__Problem requirements__:
Working from the top of the records below, reproduce each line exactly, ending once you have written the line containing "chercheur Post-Doc dans".

__Records provided__:
>>>

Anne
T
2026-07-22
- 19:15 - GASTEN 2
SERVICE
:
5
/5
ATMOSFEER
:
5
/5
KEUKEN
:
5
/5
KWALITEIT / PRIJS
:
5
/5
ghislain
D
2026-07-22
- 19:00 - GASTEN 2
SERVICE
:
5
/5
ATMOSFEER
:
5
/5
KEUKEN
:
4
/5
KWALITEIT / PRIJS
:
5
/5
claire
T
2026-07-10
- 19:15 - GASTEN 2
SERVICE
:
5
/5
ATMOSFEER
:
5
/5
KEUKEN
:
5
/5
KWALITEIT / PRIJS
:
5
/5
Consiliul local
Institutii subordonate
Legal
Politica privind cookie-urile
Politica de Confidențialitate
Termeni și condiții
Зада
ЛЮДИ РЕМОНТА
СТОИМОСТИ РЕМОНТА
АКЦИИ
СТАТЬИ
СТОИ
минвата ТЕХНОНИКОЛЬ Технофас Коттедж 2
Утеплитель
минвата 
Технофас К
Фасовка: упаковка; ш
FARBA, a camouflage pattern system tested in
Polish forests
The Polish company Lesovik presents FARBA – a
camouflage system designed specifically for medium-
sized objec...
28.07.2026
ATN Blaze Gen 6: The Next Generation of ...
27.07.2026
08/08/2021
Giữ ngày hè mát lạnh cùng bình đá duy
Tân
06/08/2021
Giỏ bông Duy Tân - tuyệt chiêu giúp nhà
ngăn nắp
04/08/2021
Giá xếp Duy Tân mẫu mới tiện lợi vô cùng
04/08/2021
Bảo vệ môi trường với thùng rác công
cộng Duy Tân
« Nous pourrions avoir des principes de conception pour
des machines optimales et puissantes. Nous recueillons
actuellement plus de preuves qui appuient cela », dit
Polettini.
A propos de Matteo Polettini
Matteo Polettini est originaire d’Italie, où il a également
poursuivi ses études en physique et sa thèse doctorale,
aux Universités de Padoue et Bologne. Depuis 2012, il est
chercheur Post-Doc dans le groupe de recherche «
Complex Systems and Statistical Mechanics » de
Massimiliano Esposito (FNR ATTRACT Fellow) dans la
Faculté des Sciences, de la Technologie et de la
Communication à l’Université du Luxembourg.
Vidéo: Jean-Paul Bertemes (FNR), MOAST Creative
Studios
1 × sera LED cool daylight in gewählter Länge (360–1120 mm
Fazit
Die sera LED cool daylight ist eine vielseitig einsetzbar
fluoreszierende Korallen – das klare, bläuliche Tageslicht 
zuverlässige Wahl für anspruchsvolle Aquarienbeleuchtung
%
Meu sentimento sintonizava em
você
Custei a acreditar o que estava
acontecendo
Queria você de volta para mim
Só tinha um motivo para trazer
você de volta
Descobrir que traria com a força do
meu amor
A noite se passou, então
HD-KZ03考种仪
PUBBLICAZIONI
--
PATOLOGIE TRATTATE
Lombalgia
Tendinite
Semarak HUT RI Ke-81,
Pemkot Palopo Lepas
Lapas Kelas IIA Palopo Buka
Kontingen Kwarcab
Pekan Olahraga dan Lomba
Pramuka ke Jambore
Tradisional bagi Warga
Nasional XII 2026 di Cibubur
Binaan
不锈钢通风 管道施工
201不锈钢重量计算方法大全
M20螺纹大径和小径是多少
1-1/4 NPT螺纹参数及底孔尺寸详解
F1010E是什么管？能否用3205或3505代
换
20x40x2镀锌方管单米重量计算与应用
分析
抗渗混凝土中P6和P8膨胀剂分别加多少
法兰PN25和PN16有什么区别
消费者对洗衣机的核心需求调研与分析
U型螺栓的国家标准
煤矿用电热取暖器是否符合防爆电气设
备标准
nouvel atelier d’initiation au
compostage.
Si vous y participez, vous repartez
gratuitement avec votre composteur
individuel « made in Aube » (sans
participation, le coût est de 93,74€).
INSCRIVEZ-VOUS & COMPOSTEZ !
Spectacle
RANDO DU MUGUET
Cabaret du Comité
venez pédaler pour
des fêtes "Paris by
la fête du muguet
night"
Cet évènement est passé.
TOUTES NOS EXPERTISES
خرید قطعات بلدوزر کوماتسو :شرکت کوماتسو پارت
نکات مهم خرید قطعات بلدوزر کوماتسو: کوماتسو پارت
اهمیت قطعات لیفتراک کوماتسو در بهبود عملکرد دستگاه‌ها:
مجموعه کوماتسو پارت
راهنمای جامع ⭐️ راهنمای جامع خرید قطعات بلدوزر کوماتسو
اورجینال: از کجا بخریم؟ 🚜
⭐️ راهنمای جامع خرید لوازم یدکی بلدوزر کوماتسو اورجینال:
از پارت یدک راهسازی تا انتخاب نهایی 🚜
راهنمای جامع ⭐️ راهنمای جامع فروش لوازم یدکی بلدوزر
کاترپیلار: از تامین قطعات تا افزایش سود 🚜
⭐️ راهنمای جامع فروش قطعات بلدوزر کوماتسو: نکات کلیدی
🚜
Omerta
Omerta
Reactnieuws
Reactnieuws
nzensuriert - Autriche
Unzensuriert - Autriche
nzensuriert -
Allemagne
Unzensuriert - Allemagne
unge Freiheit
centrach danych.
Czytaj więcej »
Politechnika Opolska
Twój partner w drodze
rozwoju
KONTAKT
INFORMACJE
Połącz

<<<

__Final answer__:
Anne
T
2026-07-22
- 19:15 - GASTEN 2
SERVICE
:
5
/5
ATMOSFEER
:
5
/5
KEUKEN
:
5
/5
KWALITEIT / PRIJS
:
5
/5
ghislain
D
2026-07-22
- 19:00 - GASTEN 2
SERVICE
:
5
/5
ATMOSFEER
:
5
/5
KEUKEN
:
4
/5
KWALITEIT / PRIJS
:
5
/5
claire
T
2026-07-10
- 19:15 - GASTEN 2
SERVICE
:
5
/5
ATMOSFEER
:
5
/5
KEUKEN
:
5
/5
KWALITEIT / PRIJS
:
5
/5
Consiliul local
Institutii subordonate
Legal
Politica privind cookie-urile
Politica de Confidențialitate
Termeni și condiții
Зада
ЛЮДИ РЕМОНТА
СТОИМОСТИ РЕМОНТА
АКЦИИ
СТАТЬИ
СТОИ
минвата ТЕХНОНИКОЛЬ Технофас Коттедж 2
Утеплитель
минвата 
Технофас К
Фасовка: упаковка; ш
FARBA, a camouflage pattern system tested in
Polish forests
The Polish company Lesovik presents FARBA – a
camouflage system designed specifically for medium-
sized objec...
28.07.2026
ATN Blaze Gen 6: The Next Generation of ...
27.07.2026
08/08/2021
Giữ ngày hè mát lạnh cùng bình đá duy
Tân
06/08/2021
Giỏ bông Duy Tân - tuyệt chiêu giúp nhà
ngăn nắp
04/08/2021
Giá xếp Duy Tân mẫu mới tiện lợi vô cùng
04/08/2021
Bảo vệ môi trường với thùng rác công
cộng Duy Tân
« Nous pourrions avoir des principes de conception pour
des machines optimales et puissantes. Nous recueillons
actuellement plus de preuves qui appuient cela », dit
Polettini.
A propos de Matteo Polettini
Matteo Polettini est originaire d’Italie, où il a également
poursuivi ses études en physique et sa thèse doctorale,
aux Universités de Padoue et Bologne. Depuis 2012, il est
chercheur Post-Doc dans le groupe de recherche «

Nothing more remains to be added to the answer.